Negli anni a seguire, in compagnia di tre figli meravigliosi ha mantenuto viva la passione per il viaggio e per la realizzazione di itinerari su misura, lavorando per 20 anni altrove con la stessa passione per l’esclusività dell’esperienza e l’attenzione per il viaggiatore. Il continente africano è stato per tanti anni l’habitat ideale dove muoversi, aprendosi poi a nuovi orizzonti dove creare itinerari personalizzati con la stessa cura del dettaglio.

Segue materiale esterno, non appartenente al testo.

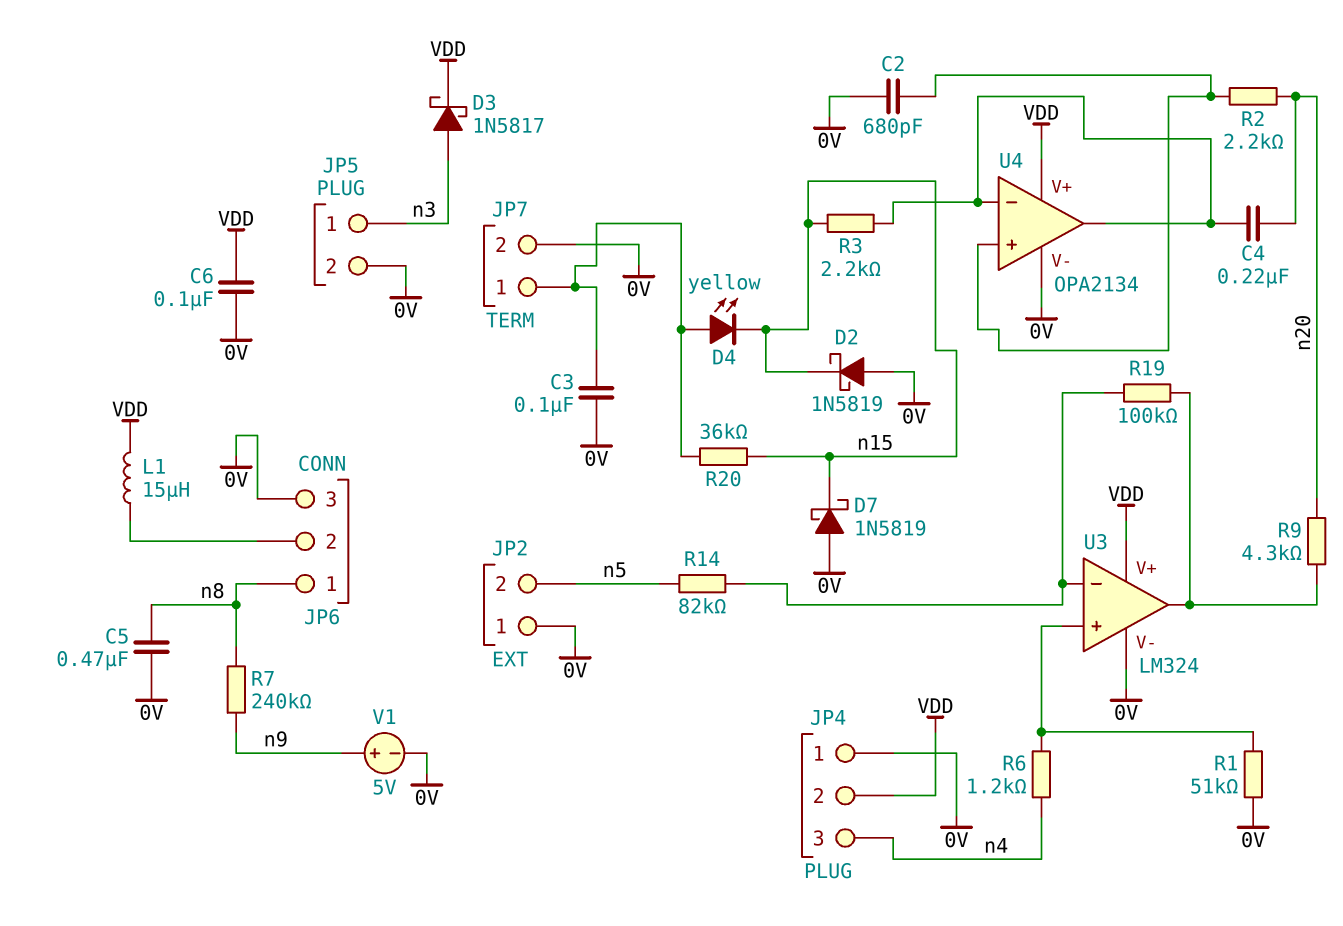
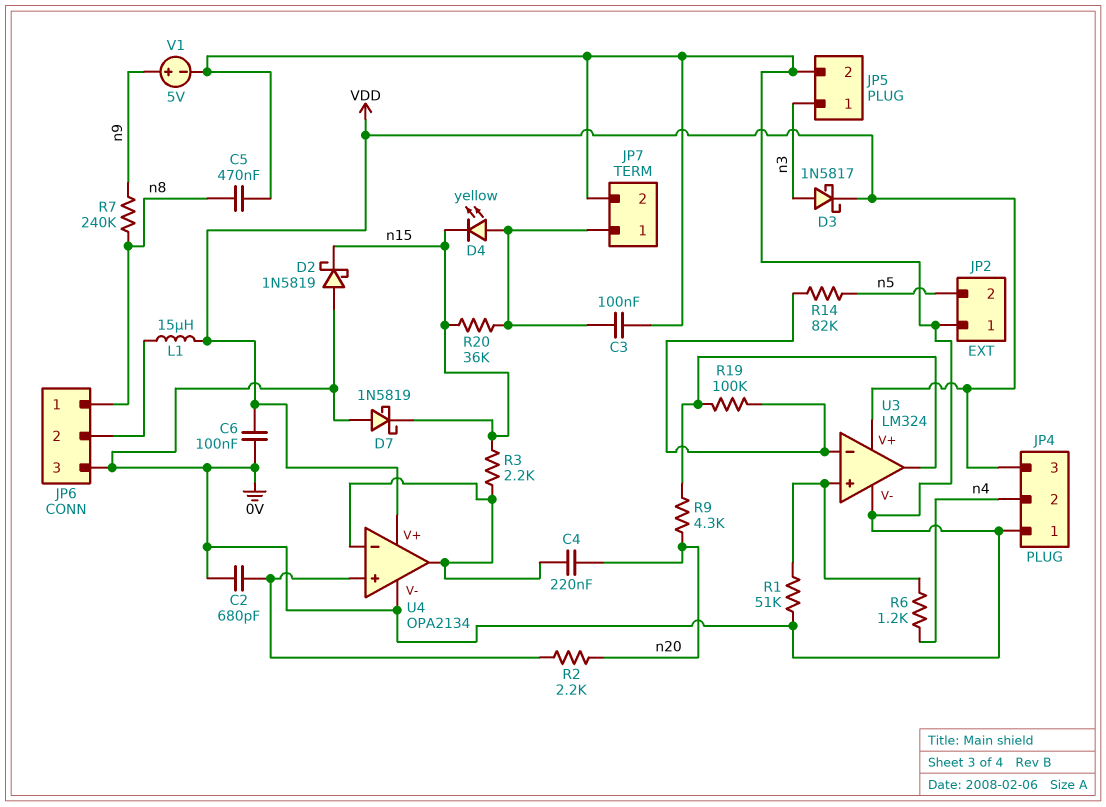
JP4 pin 2: VDD -> n4
JP4 pin 3: n4 -> VDD

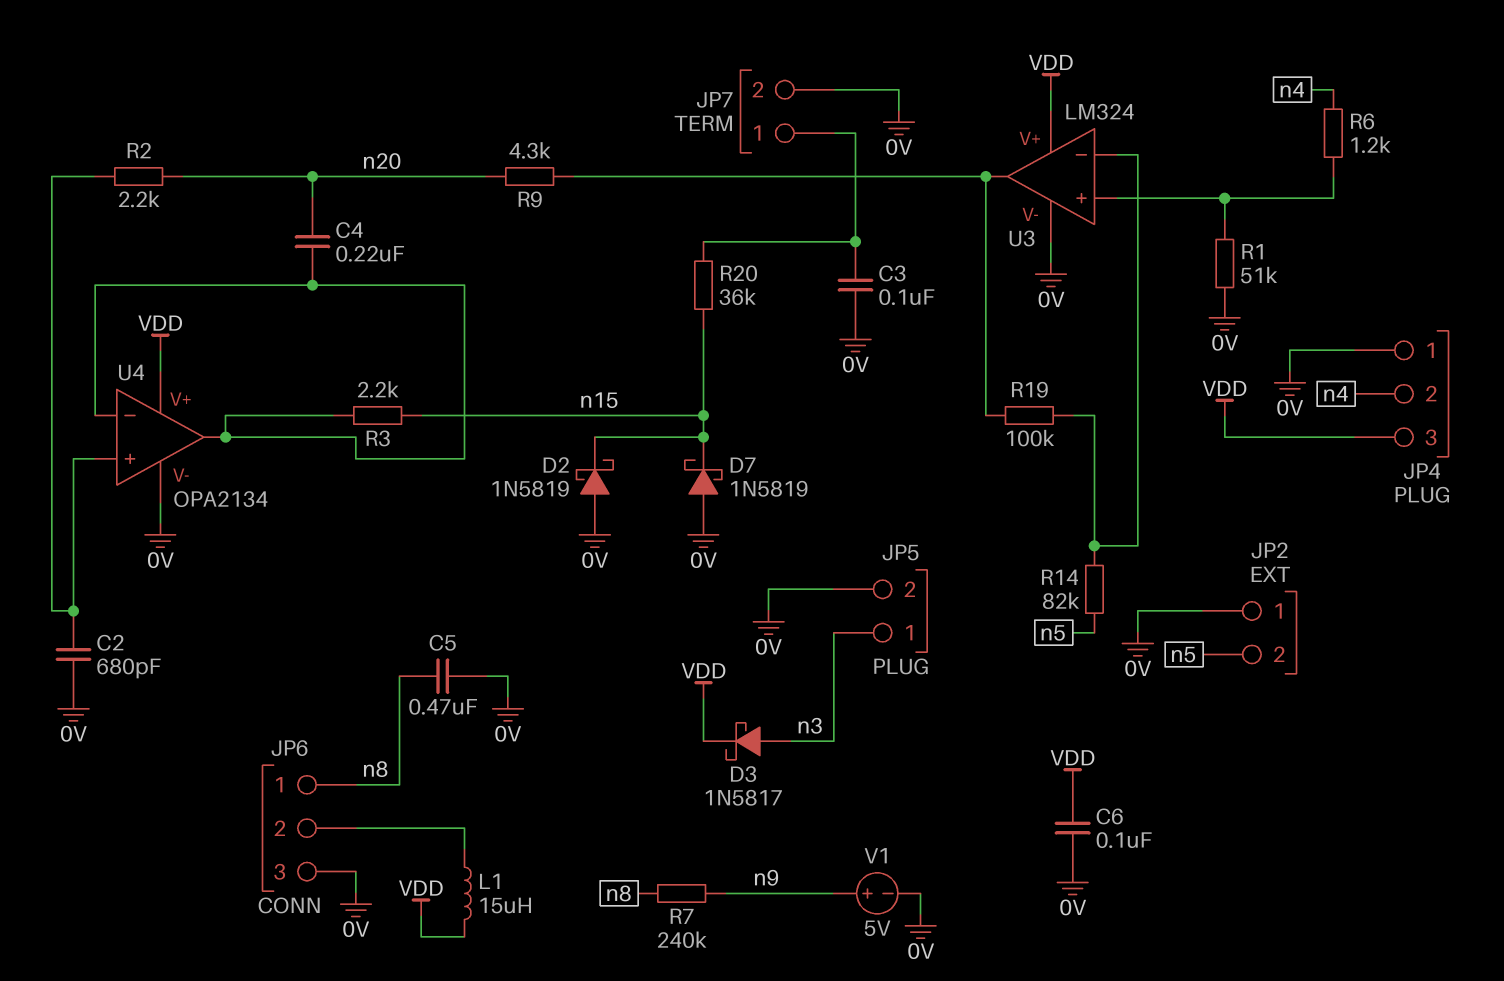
D4: LED yellow (A JP7/1, K n15) -> none

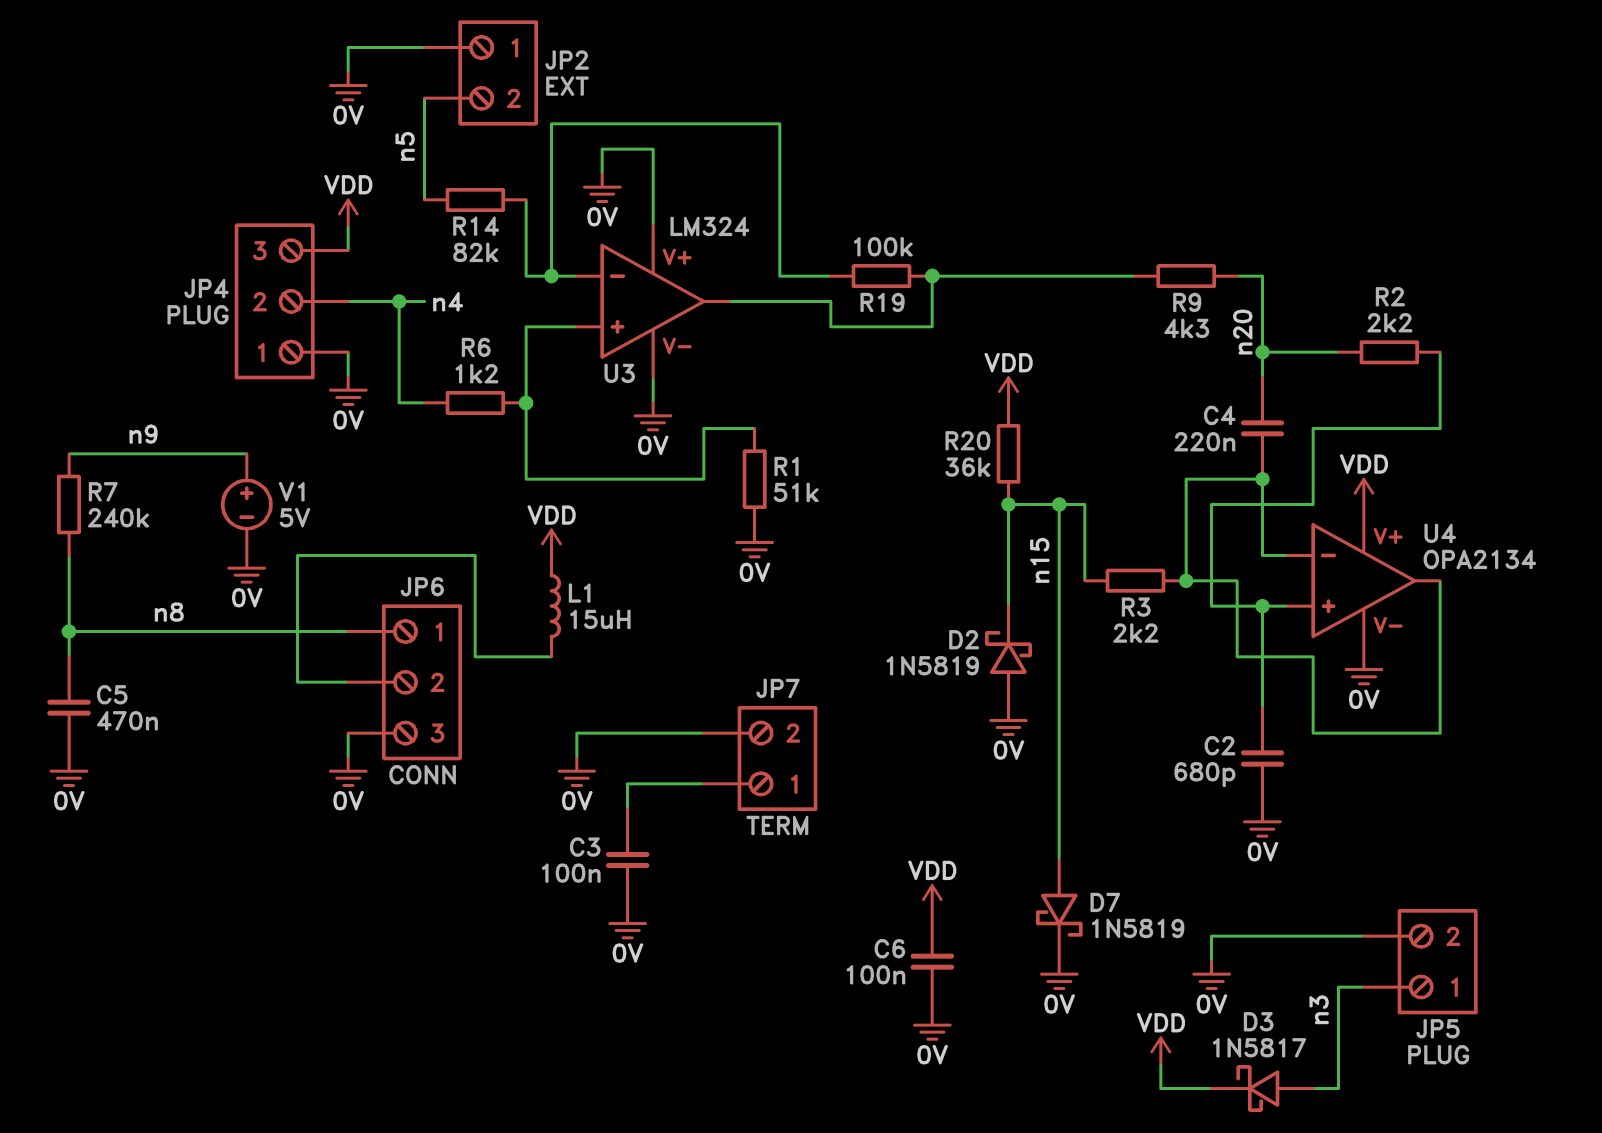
D7: schottky 1N5819 (A 0V, K n15) -> schottky 1N5819 (A n15, K 0V)
R20: 36k (JP7/1, n15) -> 36k (VDD, n15)
U3 pin V+: VDD -> 0V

Il ritorno alle origini con nuovo slancio e determinazione sono state parte di un percorso circolare con al centro: l’amore per la scoperta del pianeta e della vita.

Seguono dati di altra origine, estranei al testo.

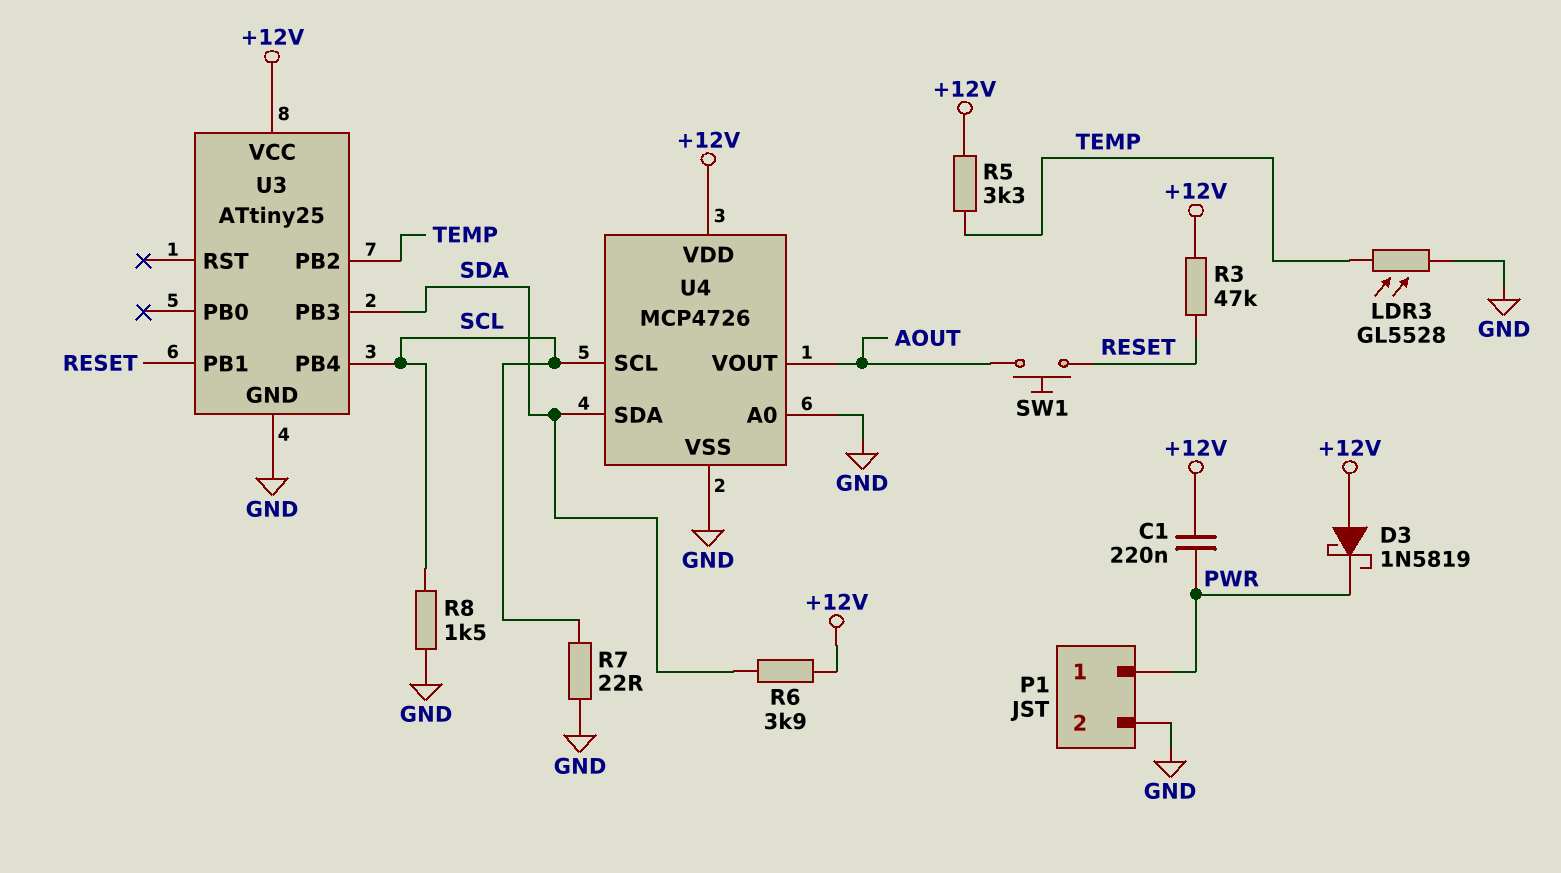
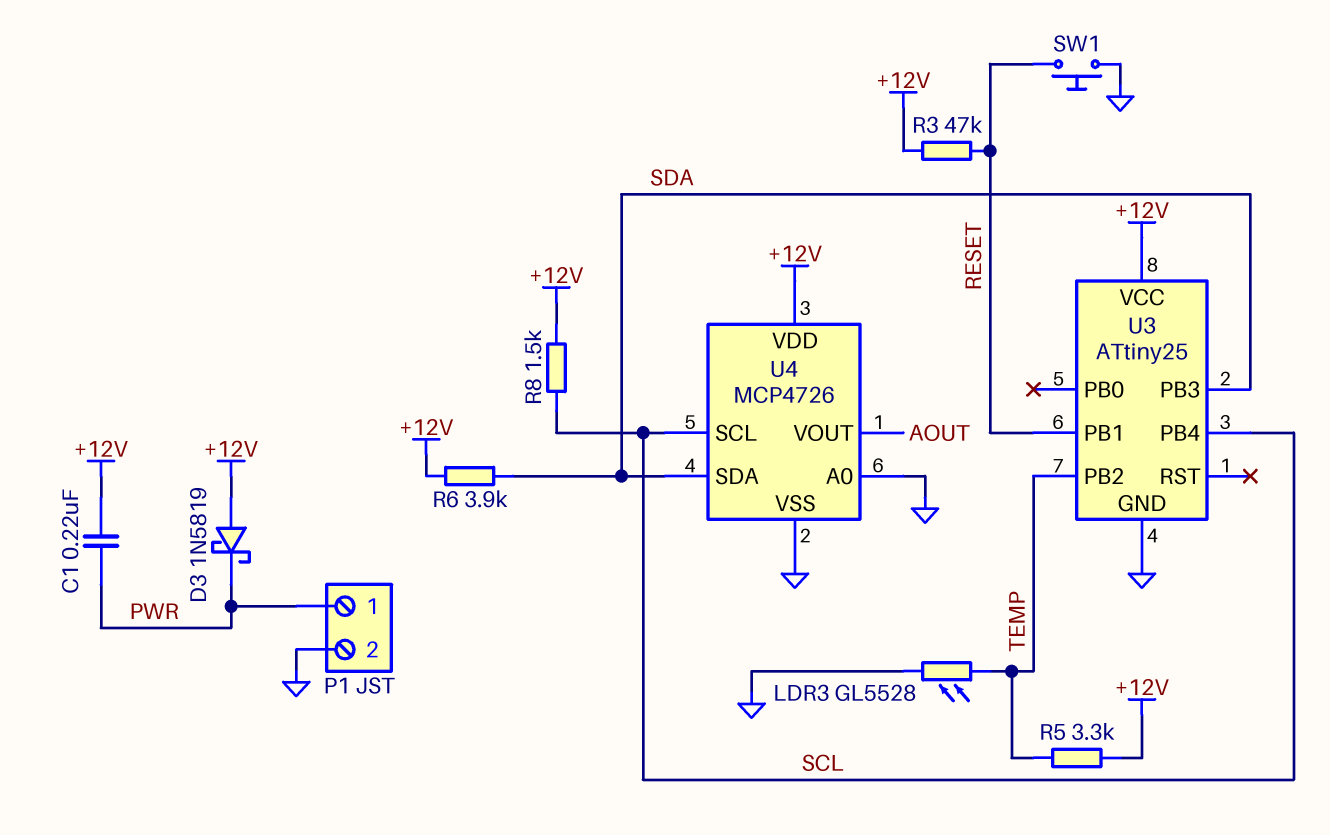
R7: 22 (GND, SCL) -> none
R8: 1.5k (GND, SCL) -> 1.5k (+12V, SCL)
SW1: button (AOUT, RESET) -> button (GND, RESET)

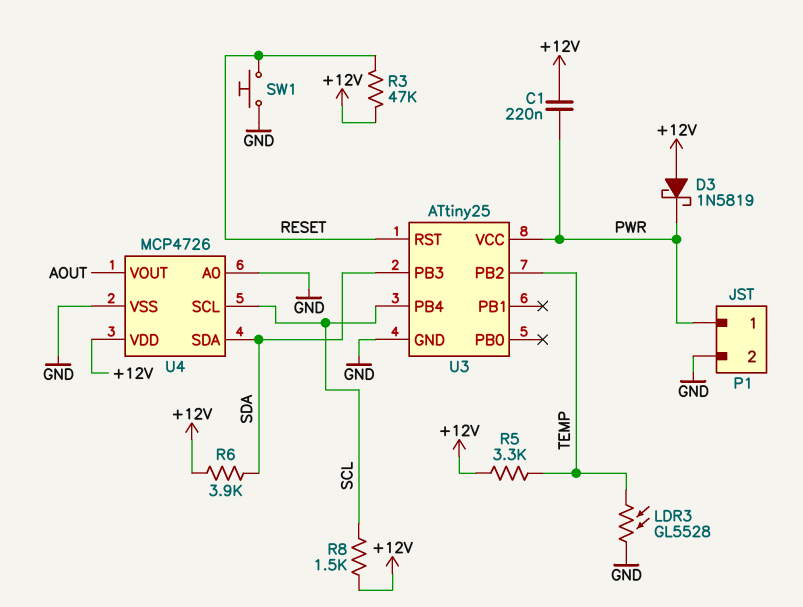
U3 pin PB1: RESET -> none
U3 pin RST: none -> RESET
U3 pin VCC: +12V -> PWR

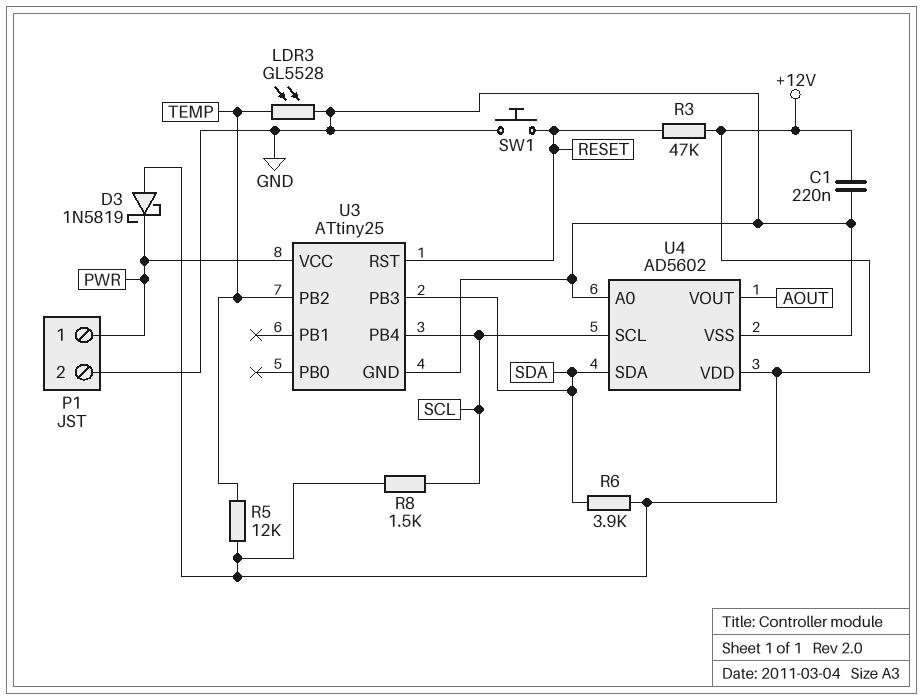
C1: 220nF (+12V, PWR) -> 220nF (+12V, GND)
R5: 3.3k (+12V, TEMP) -> 12k (+12V, TEMP)
U4: MCP4726 -> AD5602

Da sempre curioso ed appassionato viaggiatore, da oltre 30 anni appassionato pilota, Andrea ha coniugato queste due passioni a metà degli anni ’90 inventandosi i viaggi in volo con piccoli aerei da turismo. Prima tra i canyons del Sudovest degli Stati Uniti, quindi sopra i cieli dell’Australia, per poi finire a volare in lungo ed in largo sopra l’Africa, facendo base in Namibia, sua seconda casa. Mai appagato dai tour normali, vive da sempre il volo come strumento affascinante per spingersi oltre, e vivere i grandi contrasti della nostra terra. E così ha portato a termine spedizioni uniche nel loro genere: la trasvolata dell’Africa da Città del Capo al Cairo, la traversata del Sahara da Alessandria d’Egitto a Dakar, la traversata delle Americhe da Ushuaia allo stresso di Bering, e il mezzo periplo del globo dalla Namibia a Tahiti. Questa sua passione per percorsi inusuali la mette a disposizione di tutti coloro si affidino a Il Gabbiano Livingston per realizzare itinerari su misura, sempre attento ad ascoltarne e capirne le esigenze ed aspettative per cucir loro addosso l’esperienza di viaggio ideale.